• Activity: Please repeat the data exactly, leaving nothing out.

Stored data: Begin

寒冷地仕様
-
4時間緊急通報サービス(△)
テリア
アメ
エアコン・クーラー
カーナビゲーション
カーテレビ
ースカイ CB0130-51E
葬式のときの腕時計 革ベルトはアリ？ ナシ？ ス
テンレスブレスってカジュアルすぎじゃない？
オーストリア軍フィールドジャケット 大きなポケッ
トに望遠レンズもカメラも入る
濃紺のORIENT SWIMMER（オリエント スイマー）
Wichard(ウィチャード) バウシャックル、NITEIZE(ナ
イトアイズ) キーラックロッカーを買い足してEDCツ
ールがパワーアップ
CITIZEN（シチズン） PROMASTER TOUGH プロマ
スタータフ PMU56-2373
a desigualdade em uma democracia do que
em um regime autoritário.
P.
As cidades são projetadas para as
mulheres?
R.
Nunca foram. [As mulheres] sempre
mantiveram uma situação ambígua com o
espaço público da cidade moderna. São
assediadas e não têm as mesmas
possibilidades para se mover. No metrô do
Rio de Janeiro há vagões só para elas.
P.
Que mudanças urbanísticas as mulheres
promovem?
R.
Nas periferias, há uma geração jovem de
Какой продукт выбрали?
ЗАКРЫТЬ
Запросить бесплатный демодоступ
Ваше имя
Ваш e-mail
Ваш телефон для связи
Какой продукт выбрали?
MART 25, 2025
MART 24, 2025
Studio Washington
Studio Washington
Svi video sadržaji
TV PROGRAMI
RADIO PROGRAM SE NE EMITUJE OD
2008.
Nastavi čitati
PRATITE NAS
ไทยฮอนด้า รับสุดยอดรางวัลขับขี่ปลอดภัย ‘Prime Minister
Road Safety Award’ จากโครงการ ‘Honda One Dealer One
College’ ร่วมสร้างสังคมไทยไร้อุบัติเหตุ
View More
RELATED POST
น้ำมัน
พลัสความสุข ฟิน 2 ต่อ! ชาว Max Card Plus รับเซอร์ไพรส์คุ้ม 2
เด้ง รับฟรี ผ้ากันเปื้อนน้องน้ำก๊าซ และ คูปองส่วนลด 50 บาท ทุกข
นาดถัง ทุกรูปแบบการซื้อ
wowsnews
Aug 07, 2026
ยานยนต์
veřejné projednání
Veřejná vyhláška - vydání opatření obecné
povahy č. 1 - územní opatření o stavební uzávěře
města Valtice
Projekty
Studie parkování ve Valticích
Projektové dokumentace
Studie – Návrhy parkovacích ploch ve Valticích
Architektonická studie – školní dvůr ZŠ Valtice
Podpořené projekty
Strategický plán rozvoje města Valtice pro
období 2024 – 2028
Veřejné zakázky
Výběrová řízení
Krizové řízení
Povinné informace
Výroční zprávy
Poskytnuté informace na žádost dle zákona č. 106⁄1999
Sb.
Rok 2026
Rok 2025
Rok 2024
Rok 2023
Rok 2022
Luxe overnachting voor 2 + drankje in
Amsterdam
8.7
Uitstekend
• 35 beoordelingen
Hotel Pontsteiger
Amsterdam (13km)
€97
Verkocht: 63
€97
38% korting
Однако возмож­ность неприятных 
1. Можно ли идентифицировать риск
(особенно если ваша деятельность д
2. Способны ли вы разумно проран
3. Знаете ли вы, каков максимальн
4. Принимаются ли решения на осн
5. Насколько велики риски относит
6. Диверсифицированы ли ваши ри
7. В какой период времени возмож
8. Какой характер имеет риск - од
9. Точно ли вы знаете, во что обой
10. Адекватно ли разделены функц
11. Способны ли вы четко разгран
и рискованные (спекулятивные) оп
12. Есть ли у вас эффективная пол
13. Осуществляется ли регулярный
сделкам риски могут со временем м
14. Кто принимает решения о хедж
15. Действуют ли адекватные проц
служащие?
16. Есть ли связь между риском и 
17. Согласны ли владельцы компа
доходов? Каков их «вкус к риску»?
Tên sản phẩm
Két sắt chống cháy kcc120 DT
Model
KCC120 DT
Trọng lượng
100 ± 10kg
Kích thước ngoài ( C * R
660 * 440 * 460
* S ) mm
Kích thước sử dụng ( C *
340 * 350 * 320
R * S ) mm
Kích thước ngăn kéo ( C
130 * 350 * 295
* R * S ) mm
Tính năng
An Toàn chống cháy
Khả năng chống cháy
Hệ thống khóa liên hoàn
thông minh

Stored data: End

• Solution:
寒冷地仕様
-
4時間緊急通報サービス(△)
テリア
アメ
エアコン・クーラー
カーナビゲーション
カーテレビ
ースカイ CB0130-51E
葬式のときの腕時計 革ベルトはアリ？ ナシ？ ス
テンレスブレスってカジュアルすぎじゃない？
オーストリア軍フィールドジャケット 大きなポケッ
トに望遠レンズもカメラも入る
濃紺のORIENT SWIMMER（オリエント スイマー）
Wichard(ウィチャード) バウシャックル、NITEIZE(ナ
イトアイズ) キーラックロッカーを買い足してEDCツ
ールがパワーアップ
CITIZEN（シチズン） PROMASTER TOUGH プロマ
スタータフ PMU56-2373
a desigualdade em uma democracia do que
em um regime autoritário.
P.
As cidades são projetadas para as
mulheres?
R.
Nunca foram. [As mulheres] sempre
mantiveram uma situação ambígua com o
espaço público da cidade moderna. São
assediadas e não têm as mesmas
possibilidades para se mover. No metrô do
Rio de Janeiro há vagões só para elas.
P.
Que mudanças urbanísticas as mulheres
promovem?
R.
Nas periferias, há uma geração jovem de
Какой продукт выбрали?
ЗАКРЫТЬ
Запросить бесплатный демодоступ
Ваше имя
Ваш e-mail
Ваш телефон для связи
Какой продукт выбрали?
MART 25, 2025
MART 24, 2025
Studio Washington
Studio Washington
Svi video sadržaji
TV PROGRAMI
RADIO PROGRAM SE NE EMITUJE OD
2008.
Nastavi čitati
PRATITE NAS
ไทยฮอนด้า รับสุดยอดรางวัลขับขี่ปลอดภัย ‘Prime Minister
Road Safety Award’ จากโครงการ ‘Honda One Dealer One
College’ ร่วมสร้างสังคมไทยไร้อุบัติเหตุ
View More
RELATED POST
น้ำมัน
พลัสความสุข ฟิน 2 ต่อ! ชาว Max Card Plus รับเซอร์ไพรส์คุ้ม 2
เด้ง รับฟรี ผ้ากันเปื้อนน้องน้ำก๊าซ และ คูปองส่วนลด 50 บาท ทุกข
นาดถัง ทุกรูปแบบการซื้อ
wowsnews
Aug 07, 2026
ยานยนต์
veřejné projednání
Veřejná vyhláška - vydání opatření obecné
povahy č. 1 - územní opatření o stavební uzávěře
města Valtice
Projekty
Studie parkování ve Valticích
Projektové dokumentace
Studie – Návrhy parkovacích ploch ve Valticích
Architektonická studie – školní dvůr ZŠ Valtice
Podpořené projekty
Strategický plán rozvoje města Valtice pro
období 2024 – 2028
Veřejné zakázky
Výběrová řízení
Krizové řízení
Povinné informace
Výroční zprávy
Poskytnuté informace na žádost dle zákona č. 106⁄1999
Sb.
Rok 2026
Rok 2025
Rok 2024
Rok 2023
Rok 2022
Luxe overnachting voor 2 + drankje in
Amsterdam
8.7
Uitstekend
• 35 beoordelingen
Hotel Pontsteiger
Amsterdam (13km)
€97
Verkocht: 63
€97
38% korting
Однако возмож­ность неприятных 
1. Можно ли идентифицировать риск
(особенно если ваша деятельность д
2. Способны ли вы разумно проран
3. Знаете ли вы, каков максимальн
4. Принимаются ли решения на осн
5. Насколько велики риски относит
6. Диверсифицированы ли ваши ри
7. В какой период времени возмож
8. Какой характер имеет риск - од
9. Точно ли вы знаете, во что обой
10. Адекватно ли разделены функц
11. Способны ли вы четко разгран
и рискованные (спекулятивные) оп
12. Есть ли у вас эффективная пол
13. Осуществляется ли регулярный
сделкам риски могут со временем м
14. Кто принимает решения о хедж
15. Действуют ли адекватные проц
служащие?
16. Есть ли связь между риском и 
17. Согласны ли владельцы компа
доходов? Каков их «вкус к риску»?
Tên sản phẩm
Két sắt chống cháy kcc120 DT
Model
KCC120 DT
Trọng lượng
100 ± 10kg
Kích thước ngoài ( C * R
660 * 440 * 460
* S ) mm
Kích thước sử dụng ( C *
340 * 350 * 320
R * S ) mm
Kích thước ngăn kéo ( C
130 * 350 * 295
* R * S ) mm
Tính năng
An Toàn chống cháy
Khả năng chống cháy
Hệ thống khóa liên hoàn
thông minh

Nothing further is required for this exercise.